TEL AVIV – The Obama administration was instrumental in facilitating a partnership deal that will see billions of dollars in trade flow between the European Union and Syria that may revitalize Damascus’ stagnant economy, Egyptian and other Palestinian diplomatic sources told WND.
U.S. opposition was a main factor in the deal being delayed since it was drawn up as a draft pact in 2004. The deal is worth an estimated $7 billion a year for the Syrian economy. The Bush administration was particularly opposed to Syria’s interference in Lebanese affairs and Damascus’ military alliance with Iran.

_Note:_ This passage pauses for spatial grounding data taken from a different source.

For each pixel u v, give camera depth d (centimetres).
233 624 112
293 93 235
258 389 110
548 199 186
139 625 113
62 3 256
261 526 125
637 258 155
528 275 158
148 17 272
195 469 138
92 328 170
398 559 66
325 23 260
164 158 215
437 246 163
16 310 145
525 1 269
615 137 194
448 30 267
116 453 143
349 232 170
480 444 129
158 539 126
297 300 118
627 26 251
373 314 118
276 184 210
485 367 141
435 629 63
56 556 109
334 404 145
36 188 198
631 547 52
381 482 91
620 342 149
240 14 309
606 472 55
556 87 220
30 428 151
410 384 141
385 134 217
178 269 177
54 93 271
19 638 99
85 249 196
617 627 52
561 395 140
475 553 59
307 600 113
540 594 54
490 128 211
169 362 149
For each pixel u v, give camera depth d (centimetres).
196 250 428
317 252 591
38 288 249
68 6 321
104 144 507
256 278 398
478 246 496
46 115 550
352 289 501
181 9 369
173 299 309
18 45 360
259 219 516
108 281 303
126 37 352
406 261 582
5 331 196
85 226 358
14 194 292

According to the Egyptian and Palestinian diplomatic sources, the Obama administration dropped American opposition to the deal without first extracting a concession from Syria to end its alliance with Iran.
The sources told WND the White House received pledges from Syria to collaborate with the West in Lebanon and Iraq and to play a more constructive role in the Middle East.
“Syria was clear there was no promise to end its ties to Iran,” said a diplomatic source.
Yesterday, diplomats told the AFP and Al Jazeera the EU will sign the partnership deal with Syria later this month.
“The deal is due to be signed with Syria on October 26 in Luxembourg,” said the diplomat, at a meeting of EU foreign ministers.
The Egyptian and Palestinian officials speaking to WND confirmed the deal.
WND first quoted a Syrian official in 2008 stating that if the U.S. dropped its opposition to the EU trade deal and built up Damascus as the primary American ally in the Arab world in place of Saudi Arabia, the Syrians would be willing to discuss scaling back alliances with Iran and making peace with Israel.
Apparently, however, Syria bargained with the Obama administration without having to affect its Iran ties.
“Syria is the key to the Arab world. We have influence with Hezbollah and Lebanon and hold many cards in the Palestinian and Iraqi arenas. The U.S. needs to rethink the value of the investment it places in Saudi Arabia,” said the official, who spoke in 2008 by phone from Damascus on condition his name be withheld.
He said Syria is willing to sign a treaty with Israel and come to some sort of accommodation regarding the strategic Golan Heights, mountainous territory looking down on Israeli population centers that Syria used twice to launch ground invasions into the Jewish state.
The official claimed the Golan was not “the biggest obstacle” in preventing a Syrian-American-Israeli agreement.
He claimed Syria would “not categorically reject the idea of leasing some sections of the Golan to Israel for up to 99 years.”
He said in 2008 that Damascus would discuss severing “many ties” with Iran, but he would not specify which ties and whether Syria is willing to cut off all coordination with the Iranians.
“We are ready to significantly and deeply reduce relations with our Iranian brothers if conditions are met,” the official said.